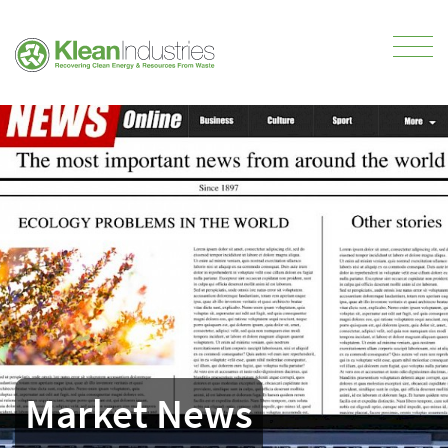
Market News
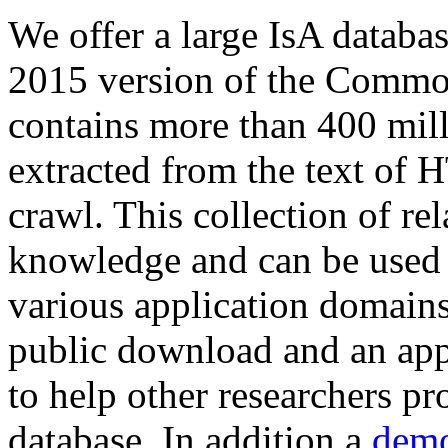
We offer a large
IsA databa
2015 version of the Comm
contains more than 400 mil
extracted from the text of 
crawl. This collection of rel
knowledge and can be used 
various application domains.
public download and an app
to help other researchers p
database. In addition a
demo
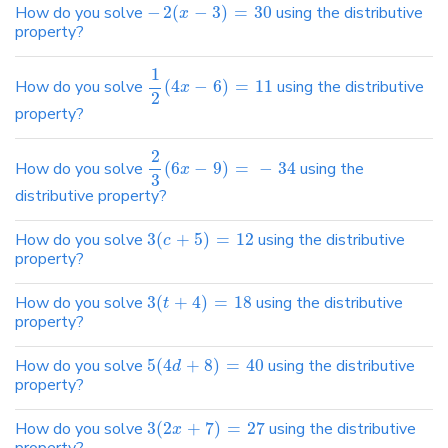
How do you solve
−
2
(
−
3
)
=
30
using the distributive
x
property?
1
How do you solve
(
4
−
6
)
=
11
using the distributive
x
2
property?
2
How do you solve
(
6
−
9
)
=
−
34
using the
x
3
distributive property?
How do you solve
3
(
+
5
)
=
12
using the distributive
c
property?
How do you solve
3
(
+
4
)
=
18
using the distributive
t
property?
How do you solve
5
(
4
+
8
)
=
40
using the distributive
d
property?
How do you solve
3
(
2
+
7
)
=
27
using the distributive
x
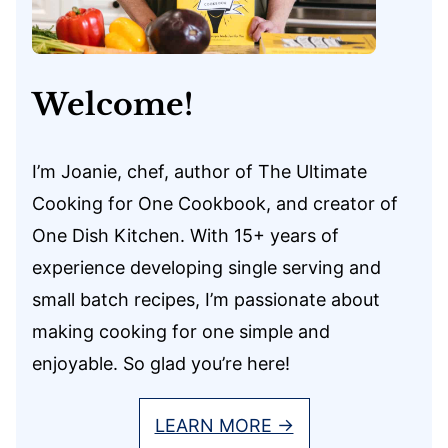
Welcome!
I’m Joanie, chef, author of The Ultimate
Cooking for One Cookbook, and creator of
One Dish Kitchen. With 15+ years of
experience developing single serving and
small batch recipes, I’m passionate about
making cooking for one simple and
enjoyable. So glad you’re here!
LEARN MORE →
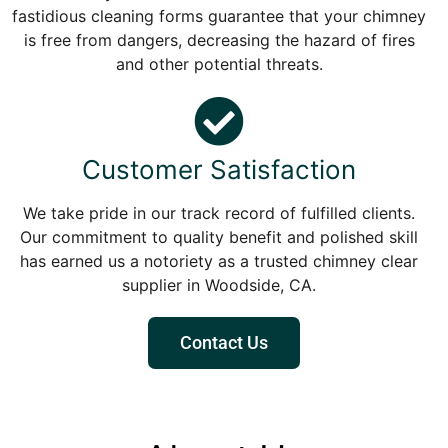
fastidious cleaning forms guarantee that your chimney
is free from dangers, decreasing the hazard of fires
and other potential threats.
Customer Satisfaction
We take pride in our track record of fulfilled clients.
Our commitment to quality benefit and polished skill
has earned us a notoriety as a trusted chimney clear
supplier in Woodside, CA.
Contact Us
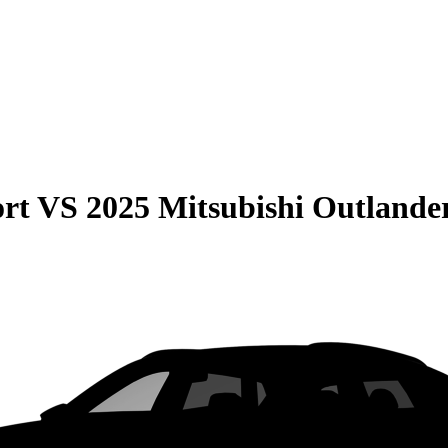
rt
VS
2025 Mitsubishi Outlande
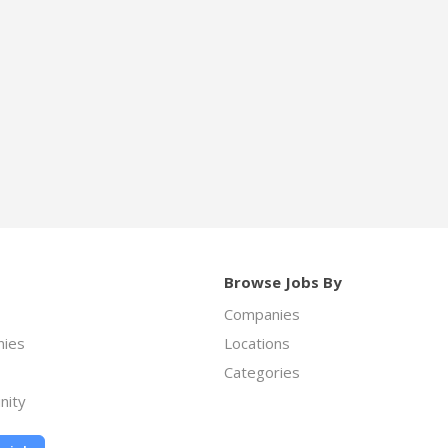
Browse Jobs By
Companies
ies
Locations
Categories
nity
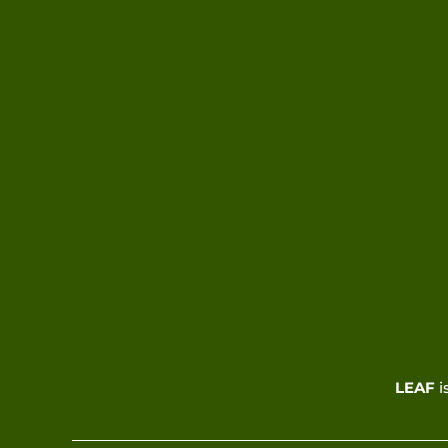
LEAF
i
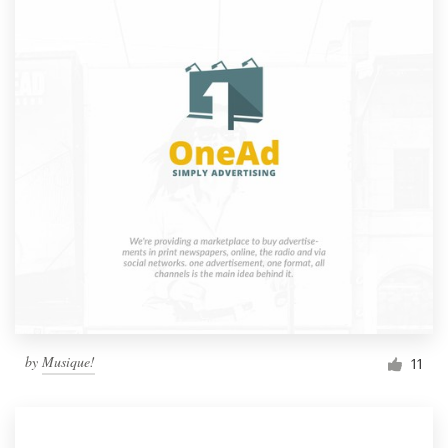
by
Musique!
11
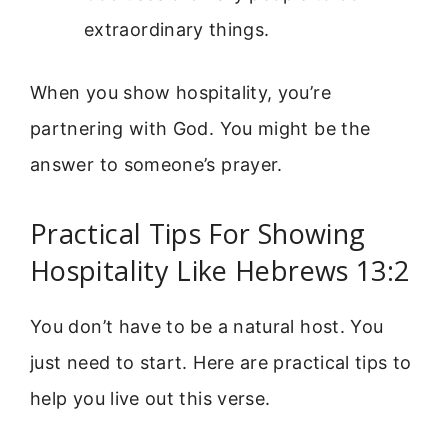
extraordinary things.
When you show hospitality, you’re
partnering with God. You might be the
answer to someone’s prayer.
Practical Tips For Showing
Hospitality Like Hebrews 13:2
You don’t have to be a natural host. You
just need to start. Here are practical tips to
help you live out this verse.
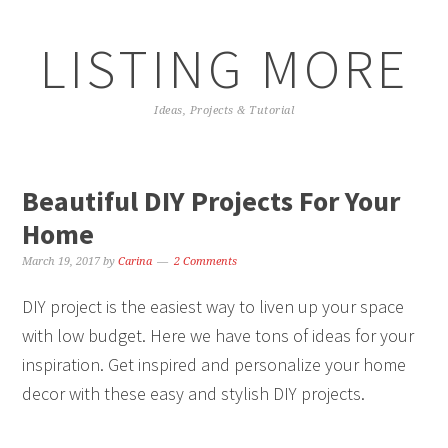
LISTING MORE
Ideas, Projects & Tutorial
Beautiful DIY Projects For Your
Home
March 19, 2017
by
Carina
2 Comments
DIY project is the easiest way to liven up your space
with low budget. Here we have tons of ideas for your
inspiration. Get inspired and personalize your home
decor with these easy and stylish DIY projects.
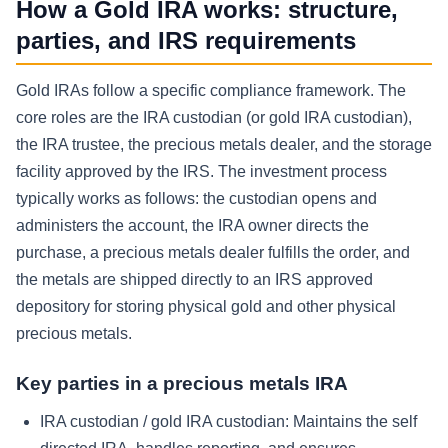
How a Gold IRA works: structure,
parties, and IRS requirements
Gold IRAs follow a specific compliance framework. The
core roles are the IRA custodian (or gold IRA custodian),
the IRA trustee, the precious metals dealer, and the storage
facility approved by the IRS. The investment process
typically works as follows: the custodian opens and
administers the account, the IRA owner directs the
purchase, a precious metals dealer fulfills the order, and
the metals are shipped directly to an IRS approved
depository for storing physical gold and other physical
precious metals.
Key parties in a precious metals IRA
IRA custodian / gold IRA custodian:
Maintains the self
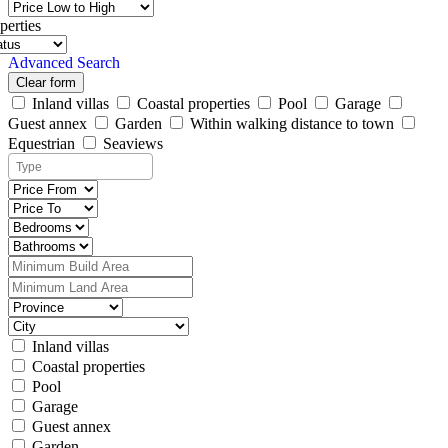
perties
Advanced Search
Clear form
Inland villas
Coastal properties
Pool
Garage
Guest annex
Garden
Within walking distance to town
Equestrian
Seaviews
Inland villas
Coastal properties
Pool
Garage
Guest annex
Garden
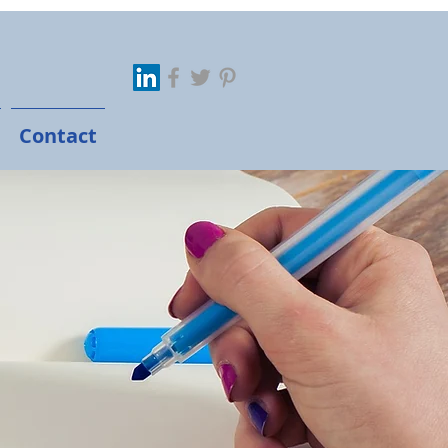
Contact
 Marketer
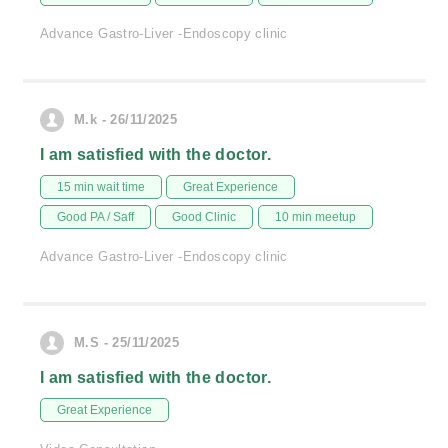
Advance Gastro-Liver -Endoscopy clinic
M.k - 26/11/2025
I am satisfied with the doctor.
15 min wait time
Great Experience
Good PA / Saff
Good Clinic
10 min meetup
Advance Gastro-Liver -Endoscopy clinic
M.S - 25/11/2025
I am satisfied with the doctor.
Great Experience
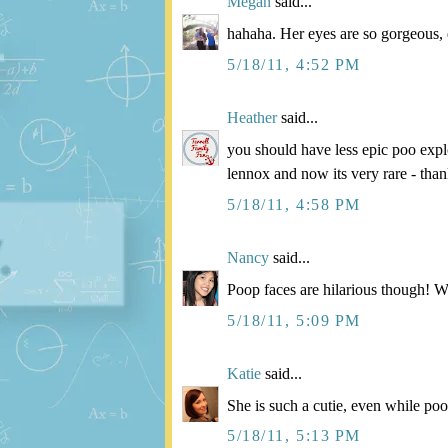
Megan
said...
hahaha. Her eyes are so gorgeous,
5/18/11, 4:52 PM
Heather
said...
you should have less epic poo expl
lennox and now its very rare - tha
5/18/11, 4:58 PM
Nancy
said...
Poop faces are hilarious though! We
5/18/11, 5:09 PM
Katie
said...
She is such a cutie, even while po
5/18/11, 5:13 PM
***
■ TRY IT
Output every line of text from the records above as a Markdown table with two columns, Number and Text, numbering the rows in order and skipping blank lines. Leave the pictures out of the table.

■ OUTPUT BELOW
| Number | Text |
|---|---|
| 1 | Market News |
| 2 | We offer a large |
| 3 | IsA databa |
| 4 | 2015 version of the Comm |
| 5 | contains more than 400 mil |
| 6 | extracted from the text of  |
| 7 | crawl. This collection of rel |
| 8 | knowledge and can be used  |
| 9 | various application domains. |
| 10 | public download and an app |
| 11 | to help other researchers p |
| 12 | database. In addition a |
| 13 | demo |
| 14 | How do you solve |
| 15 | − |
| 16 | 2 |
| 17 | ( |
| 18 | − |
| 19 | 3 |
| 20 | ) |
| 21 | = |
| 22 | 30 |
| 23 | using the distributive |
| 24 | x |
| 25 | property? |
| 26 | 1 |
| 27 | How do you solve |
| 28 | ( |
| 29 | 4 |
| 30 | − |
| 31 | 6 |
| 32 | ) |
| 33 | = |
| 34 | 11 |
| 35 | using the distributive |
| 36 | x |
| 37 | 2 |
| 38 | property? |
| 39 | 2 |
| 40 | How do you solve |
| 41 | ( |
| 42 | 6 |
| 43 | − |
| 44 | 9 |
| 45 | ) |
| 46 | = |
| 47 | − |
| 48 | 34 |
| 49 | using the |
| 50 | x |
| 51 | 3 |
| 52 | distributive property? |
| 53 | How do you solve |
| 54 | 3 |
| 55 | ( |
| 56 | + |
| 57 | 5 |
| 58 | ) |
| 59 | = |
| 60 | 12 |
| 61 | using the distributive |
| 62 | c |
| 63 | property? |
| 64 | How do you solve |
| 65 | 3 |
| 66 | ( |
| 67 | + |
| 68 | 4 |
| 69 | ) |
| 70 | = |
| 71 | 18 |
| 72 | using the distributive |
| 73 | t |
| 74 | property? |
| 75 | How do you solve |
| 76 | 5 |
| 77 | ( |
| 78 | 4 |
| 79 | + |
| 80 | 8 |
| 81 | ) |
| 82 | = |
| 83 | 40 |
| 84 | using the distributive |
| 85 | d |
| 86 | property? |
| 87 | How do you solve |
| 88 | 3 |
| 89 | ( |
| 90 | 2 |
| 91 | + |
| 92 | 7 |
| 93 | ) |
| 94 | = |
| 95 | 27 |
| 96 | using the distributive |
| 97 | x |
| 98 | Welcome! |
| 99 | I’m Joanie, chef, author of The Ultimate |
| 100 | Cooking for One Cookbook, and creator of |
| 101 | One Dish Kitchen. With 15+ years of |
| 102 | experience developing single serving and |
| 103 | small batch recipes, I’m passionate about |
| 104 | making cooking for one simple and |
| 105 | enjoyable. So glad you’re here! |
| 106 | LEARN MORE → |
| 107 | fastidious cleaning forms guarantee that your chimney |
| 108 | is free from dangers, decreasing the hazard of fires |
| 109 | and other potential threats. |
| 110 | Customer Satisfaction |
| 111 | We take pride in our track record of fulfilled clients. |
| 112 | Our commitment to quality benefit and polished skill |
| 113 | has earned us a notoriety as a trusted chimney clear |
| 114 | supplier in Woodside, CA. |
| 115 | Contact Us |
| 116 | rt |
| 117 | VS |
| 118 | 2025 Mitsubishi Outlande |
| 119 | Browse Jobs By |
| 120 | Companies |
| 121 | ies |
| 122 | Locations |
| 123 | Categories |
| 124 | nity |
| 125 | LEAF |
| 126 | i |
| 127 | by |
| 128 | Musique! |
| 129 | 11 |
| 130 | extraordinary things. |
| 131 | When you show hospitality, you’re |
| 132 | partnering with God. You might be the |
| 133 | answer to someone’s prayer. |
| 134 | Practical Tips For Showing |
| 135 | Hospitality Like Hebrews 13:2 |
| 136 | You don’t have to be a natural host. You |
| 137 | just need to start. Here are practical tips to |
| 138 | help you live out this verse. |
| 139 | LISTING MORE |
| 140 | Ideas, Projects & Tutorial |
| 141 | Beautiful DIY Projects For Your |
| 142 | Home |
| 143 | March 19, 2017 |
| 144 | by |
| 145 | Carina |
| 146 | 2 Comments |
| 147 | DIY project is the easiest way to liven up your space |
| 148 | with low budget. Here we have tons of ideas for your |
| 149 | inspiration. Get inspired and personalize your home |
| 150 | decor with these easy and stylish DIY projects. |
| 151 | How a Gold IRA works: structure, |
| 152 | parties, and IRS requirements |
| 153 | Gold IRAs follow a specific compliance framework. The |
| 154 | core roles are the IRA custodian (or gold IRA custodian), |
| 155 | the IRA trustee, the precious metals dealer, and the storage |
| 156 | facility approved by the IRS. The investment process |
| 157 | typically works as follows: the custodian opens and |
| 158 | administers the account, the IRA owner directs the |
| 159 | purchase, a precious metals dealer fulfills the order, and |
| 160 | the metals are shipped directly to an IRS approved |
| 161 | depository for storing physical gold and other physical |
| 162 | precious metals. |
| 163 | Key parties in a precious metals IRA |
| 164 | IRA custodian / gold IRA custodian: |
| 165 | Maintains the self |
| 166 | perties |
| 167 | Advanced Search |
| 168 | Clear form |
| 169 | Inland villas |
| 170 | Coastal properties |
| 171 | Pool |
| 172 | Garage |
| 173 | Guest annex |
| 174 | Garden |
| 175 | Within walking distance to town |
| 176 | Equestrian |
| 177 | Seaviews |
| 178 | Inland villas |
| 179 | Coastal properties |
| 180 | Pool |
| 181 | Garage |
| 182 | Guest annex |
| 183 | Garden |
| 184 | Contact |
| 185 |  Marketer |
| 186 | Advance Gastro-Liver -Endoscopy clinic |
| 187 | M.k - 26/11/2025 |
| 188 | I am satisfied with the doctor. |
| 189 | 15 min wait time |
| 190 | Great Experience |
| 191 | Good PA / Saff |
| 192 | Good Clinic |
| 193 | 10 min meetup |
| 194 | Advance Gastro-Liver -Endoscopy clinic |
| 195 | M.S - 25/11/2025 |
| 196 | I am satisfied with the doctor. |
| 197 | Great Experience |
| 198 | Megan |
| 199 | said... |
| 200 | hahaha. Her eyes are so gorgeous, |
| 201 | 5/18/11, 4:52 PM |
| 202 | Heather |
| 203 | said... |
| 204 | you should have less epic poo expl |
| 205 | lennox and now its very rare - tha |
| 206 | 5/18/11, 4:58 PM |
| 207 | Nancy |
| 208 | said... |
| 209 | Poop faces are hilarious though! We |
| 210 | 5/18/11, 5:09 PM |
| 211 | Katie |
| 212 | said... |
| 213 | She is such a cutie, even while po |
| 214 | 5/18/11, 5:13 PM |